• **Data section**:
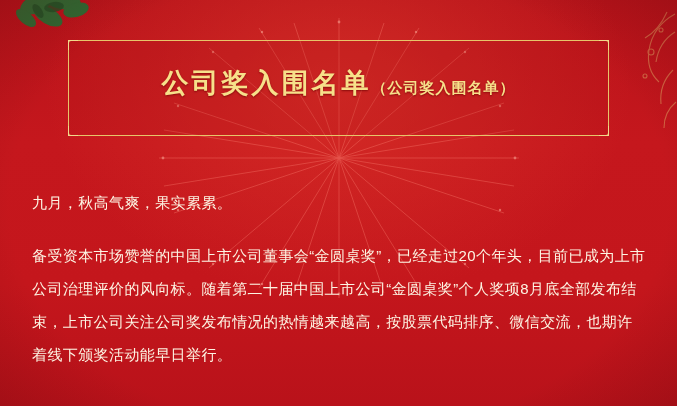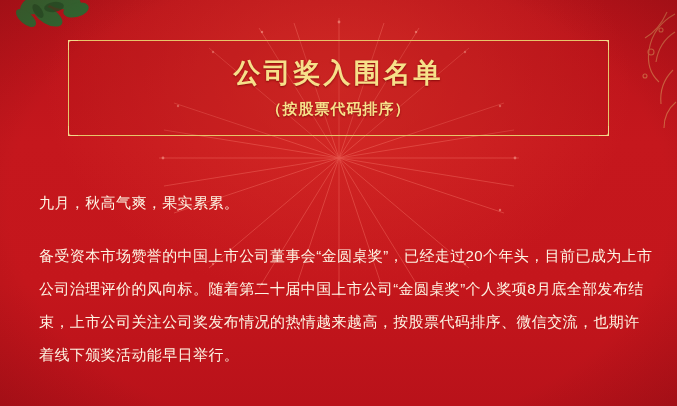--- a/index.html
+++ b/index.html
@@ -77,7 +77,7 @@
     background: rgba(170,14,20,0.18);
     box-sizing: border-box;
     display: flex;
-    flex-direction: column;
+    flex-direction: row;
     align-items: center;
     justify-content: center;
   }

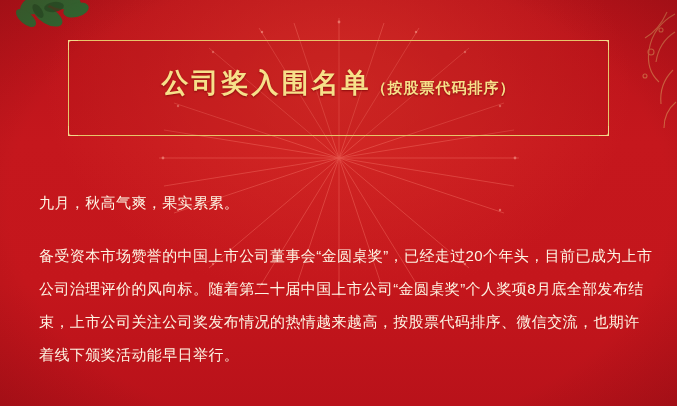--- a/index.html
+++ b/index.html
@@ -218,7 +218,7 @@
     <span class="corner bl"></span>
     <span class="corner br"></span>
     <div id="main-title">公司奖入围名单</div>
-    <div id="subtitle">（按股票代码排序）</div>
+    <div id="subtitle">（公司奖入围名单）</div>
   </div>
 
   <div id="body-text">

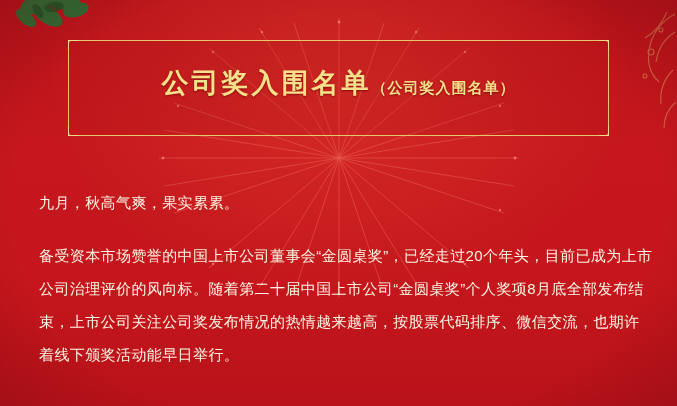--- a/index.html
+++ b/index.html
@@ -111,7 +111,7 @@
 
   #body-text {
     position: absolute;
-    left: 39px;
+    left: 32px;
     top: 186px;
     width: 614px;
     color: #fdf4e3;

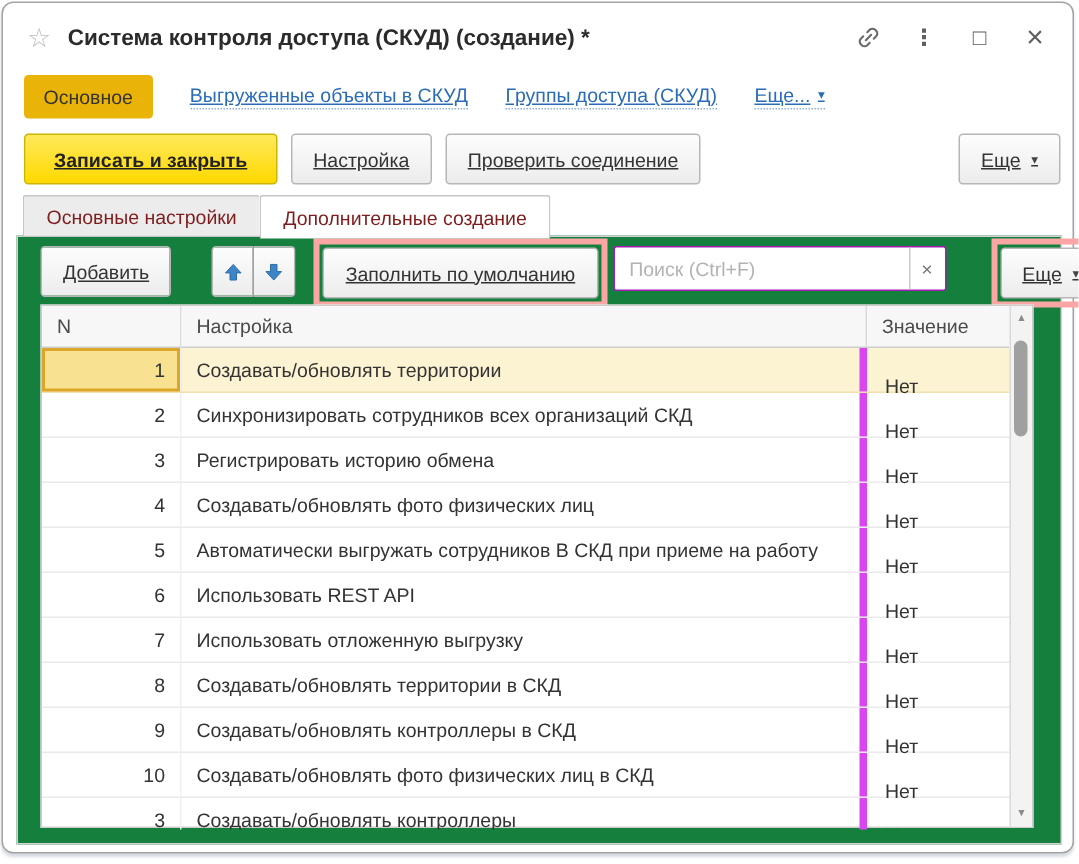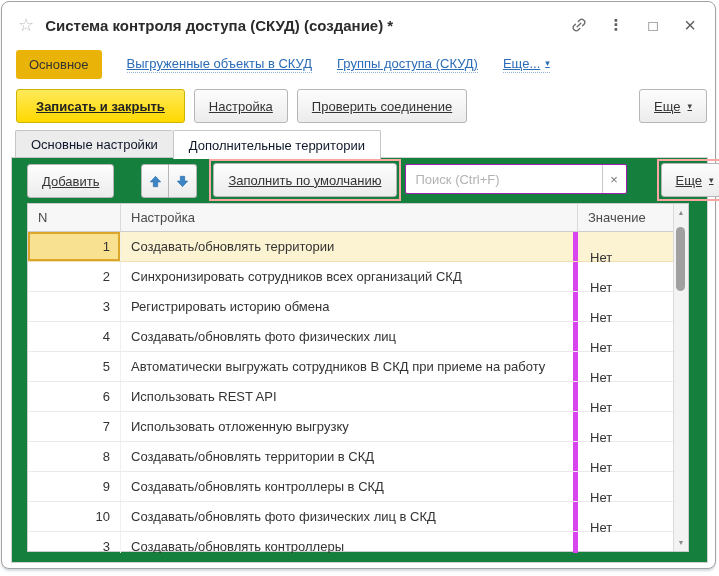--- a/index.html
+++ b/index.html
@@ -46,7 +46,7 @@
   
   .subtabs { position: absolute; left: 13px; top: 128px; display: flex; z-index: 3; }
   .subtab { height: 28px; padding: 0 15px; display: flex; align-items: center; font-size: 13px;
-            color: #0f172a; border: 1px solid #c6c6c6; background: #ececec;
+            color: #7f1d1d; border: 1px solid #c6c6c6; background: #ececec;
             border-radius: 2px 2px 0 0; cursor: pointer; }
   .subtab.inactive { border-right: none; }
   .subtab.active { background: #fff; height: 29px; border-bottom: none; }

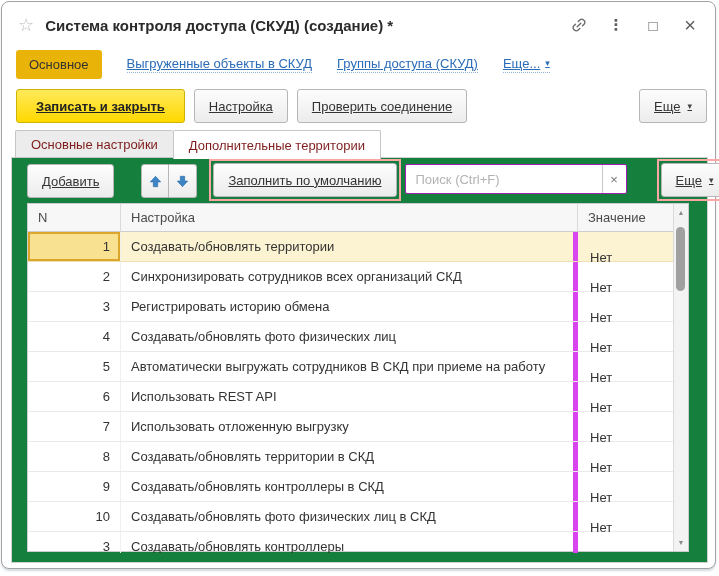--- a/index.html
+++ b/index.html
@@ -147,7 +147,7 @@
 
   <div class="subtabs">
     <span class="subtab inactive">Основные настройки</span>
-    <span class="subtab active">Дополнительные территории</span>
+    <span class="subtab active">Дополнительные создание</span>
   </div>
 
   <div class="content-panel">

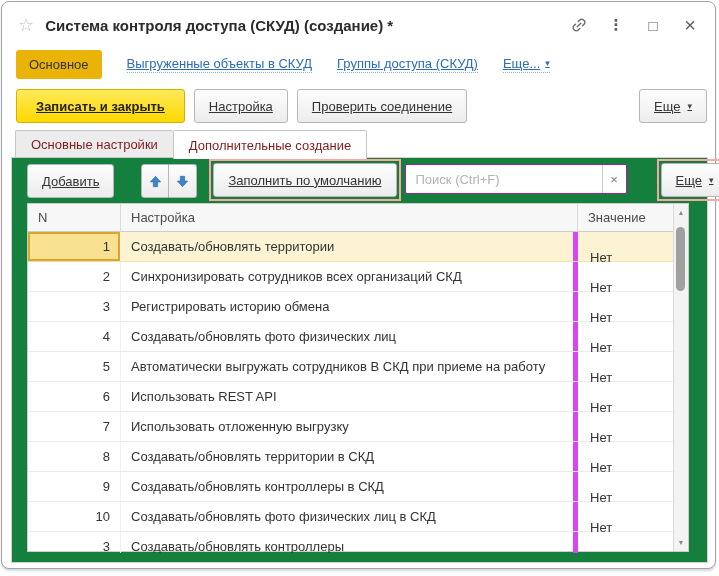--- a/index.html
+++ b/index.html
@@ -61,7 +61,7 @@
   .btn-arrow { width: 28px; padding: 0; }
   .btn-arrow + .btn-arrow { border-left: none; border-radius: 0 3px 3px 0; }
   .btn-arrow:first-child { border-radius: 3px 0 0 3px; }
-  .hl { display: inline-flex; border: 2px solid #fca5a5; padding: 2px; margin-top: -5px; }
+  .hl { display: inline-flex; border: 4px solid #fca5a5; padding: 2px; margin-top: -5px; }
   .hl-fill { margin-left: 12px; }
   .hl-more { margin-left: auto; margin-right: -9px; }
   .search-box { flex: 1; height: 30px; margin-left: 4px; margin-right: 30px;

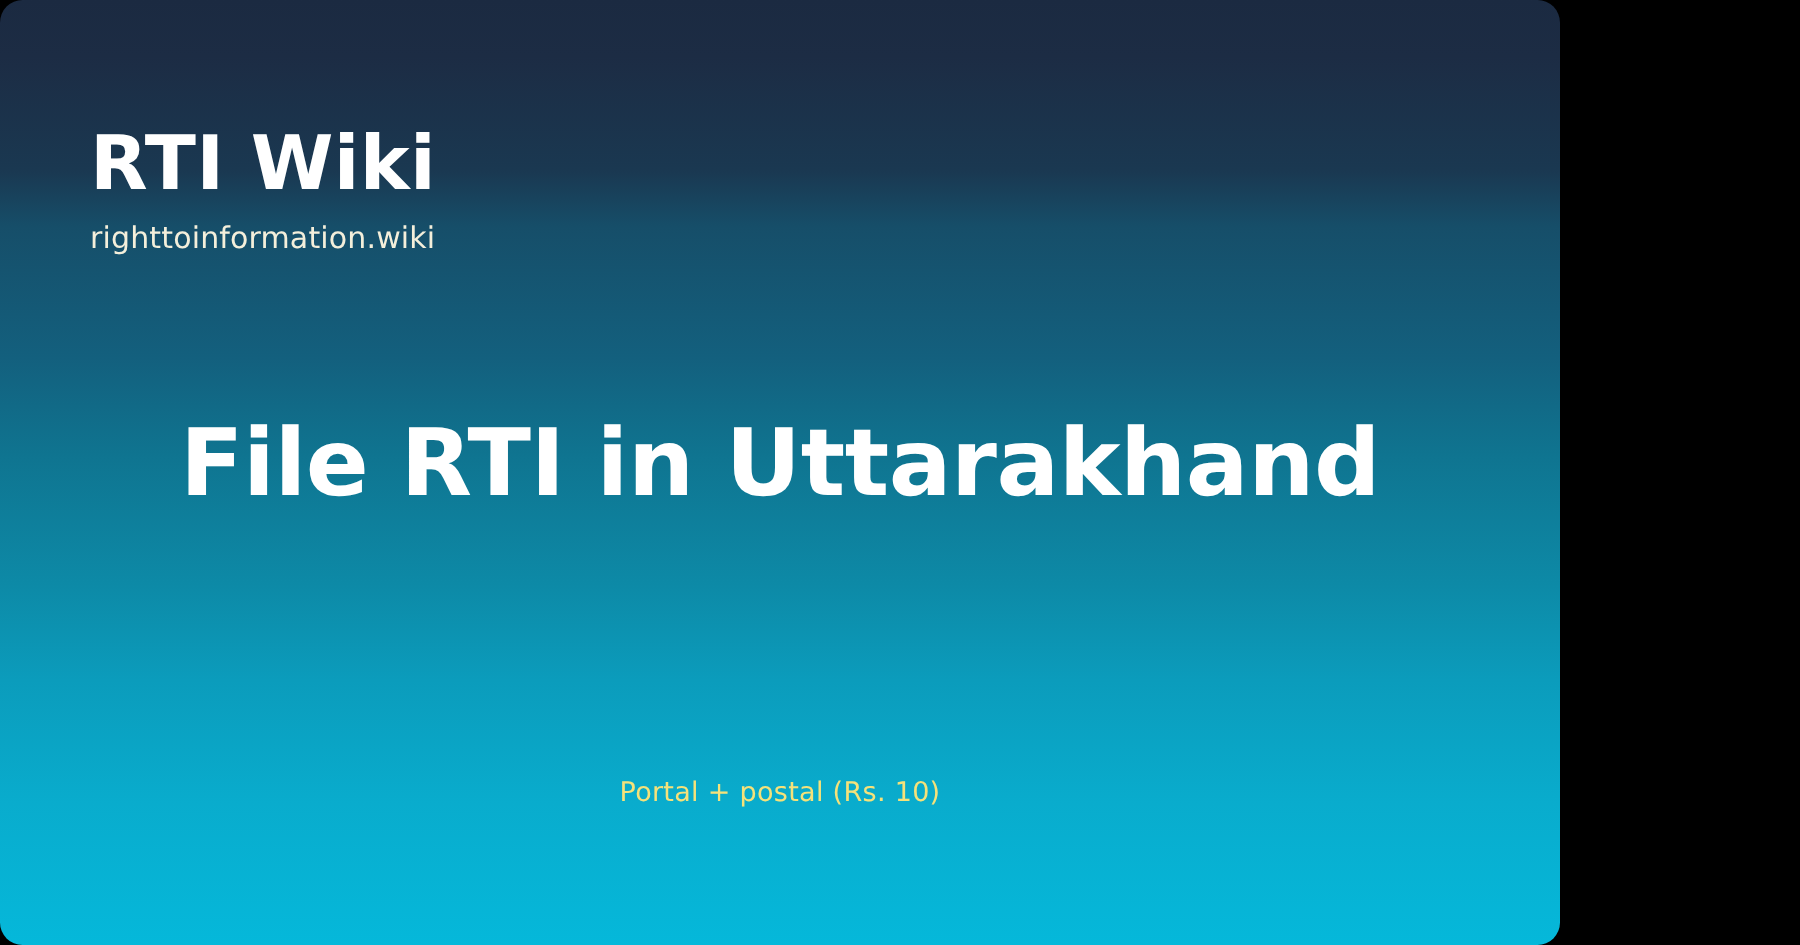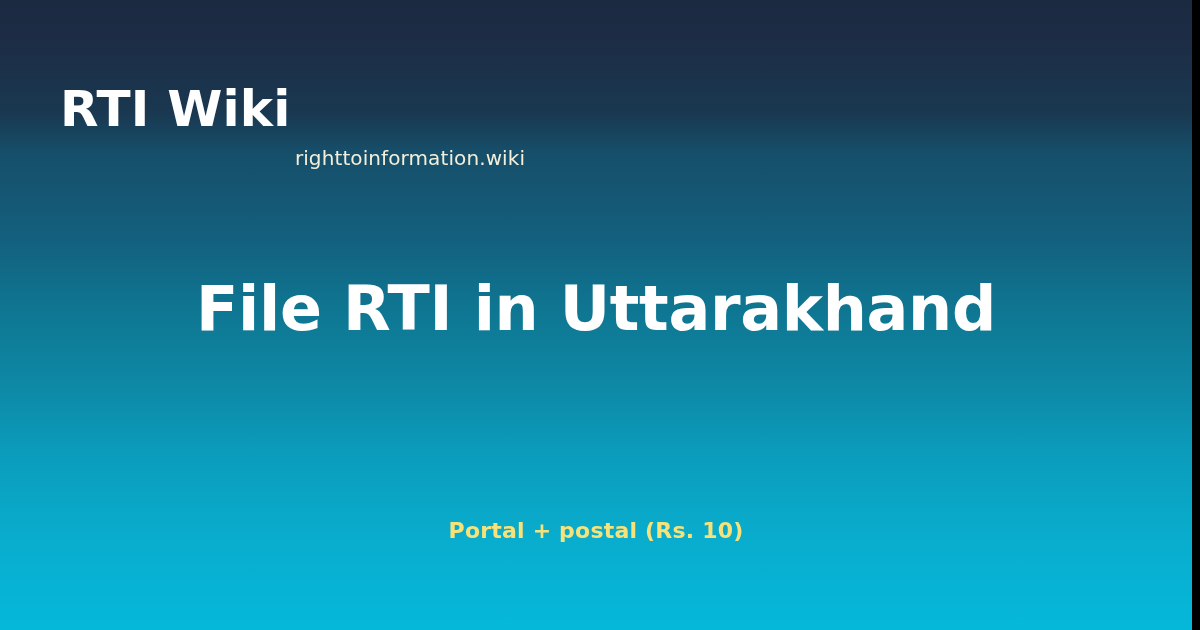--- a/index.html
+++ b/index.html
@@ -14,7 +14,7 @@
 
   .og-card {
     position: relative;
-    width: 1192px;
+    width: 1040px;
     height: 630px;
     overflow: hidden;
     box-sizing: border-box;
@@ -32,6 +32,7 @@
       #09accd  85%,
       #05b8da 100%
     );
+    border-radius: 15px;
   }
 
   

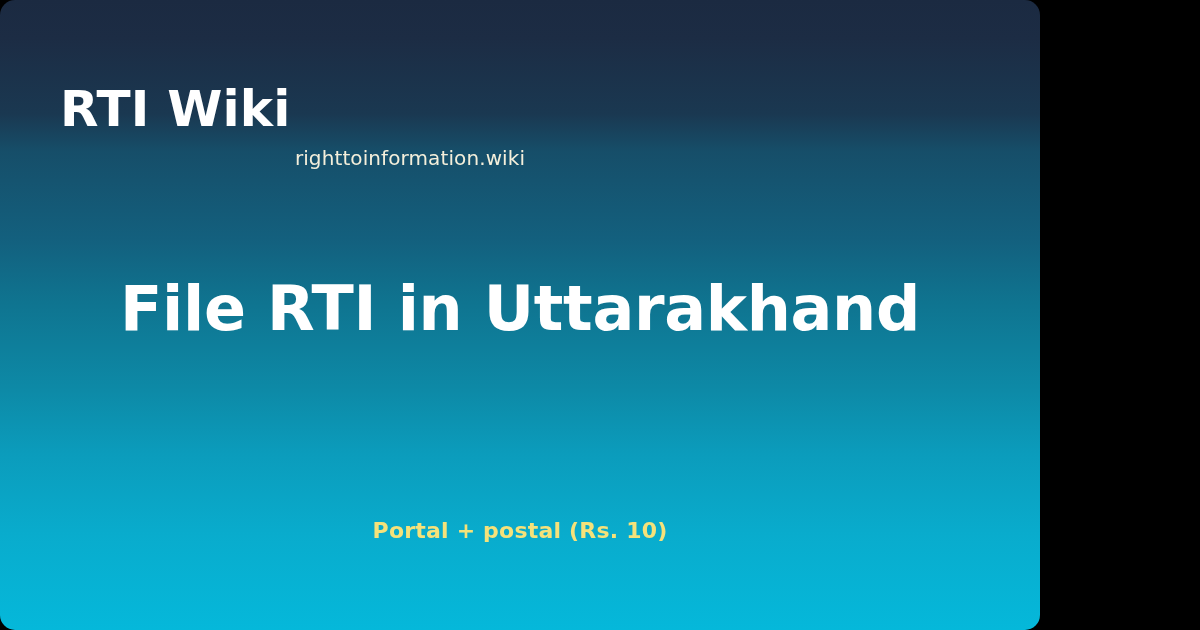--- a/index.html
+++ b/index.html
@@ -62,7 +62,6 @@
     color: #f4efdb;
     letter-spacing: 0.1px;
     white-space: nowrap;
-    text-align: center;
   }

• **Problem**: Set down word for word the lines from the opening of the entries above through the line that contains "border-radius: 3px 0", and omit every picture.

• **Response**:
--- a/index.html
+++ b/index.html
@@ -77,7 +77,7 @@
     background: rgba(170,14,20,0.18);
     box-sizing: border-box;
     display: flex;
-    flex-direction: column;
+    flex-direction: row;
     align-items: center;
     justify-content: center;
   }

--- a/index.html
+++ b/index.html
@@ -218,7 +218,7 @@
     <span class="corner bl"></span>
     <span class="corner br"></span>
     <div id="main-title">公司奖入围名单</div>
-    <div id="subtitle">（按股票代码排序）</div>
+    <div id="subtitle">（公司奖入围名单）</div>
   </div>
 
   <div id="body-text">

--- a/index.html
+++ b/index.html
@@ -111,7 +111,7 @@
 
   #body-text {
     position: absolute;
-    left: 39px;
+    left: 32px;
     top: 186px;
     width: 614px;
     color: #fdf4e3;

--- a/index.html
+++ b/index.html
@@ -46,7 +46,7 @@
   
   .subtabs { position: absolute; left: 13px; top: 128px; display: flex; z-index: 3; }
   .subtab { height: 28px; padding: 0 15px; display: flex; align-items: center; font-size: 13px;
-            color: #0f172a; border: 1px solid #c6c6c6; background: #ececec;
+            color: #7f1d1d; border: 1px solid #c6c6c6; background: #ececec;
             border-radius: 2px 2px 0 0; cursor: pointer; }
   .subtab.inactive { border-right: none; }
   .subtab.active { background: #fff; height: 29px; border-bottom: none; }

--- a/index.html
+++ b/index.html
@@ -147,7 +147,7 @@
 
   <div class="subtabs">
     <span class="subtab inactive">Основные настройки</span>
-    <span class="subtab active">Дополнительные территории</span>
+    <span class="subtab active">Дополнительные создание</span>
   </div>
 
   <div class="content-panel">

--- a/index.html
+++ b/index.html
@@ -61,7 +61,7 @@
   .btn-arrow { width: 28px; padding: 0; }
   .btn-arrow + .btn-arrow { border-left: none; border-radius: 0 3px 3px 0; }
   .btn-arrow:first-child { border-radius: 3px 0 0 3px; }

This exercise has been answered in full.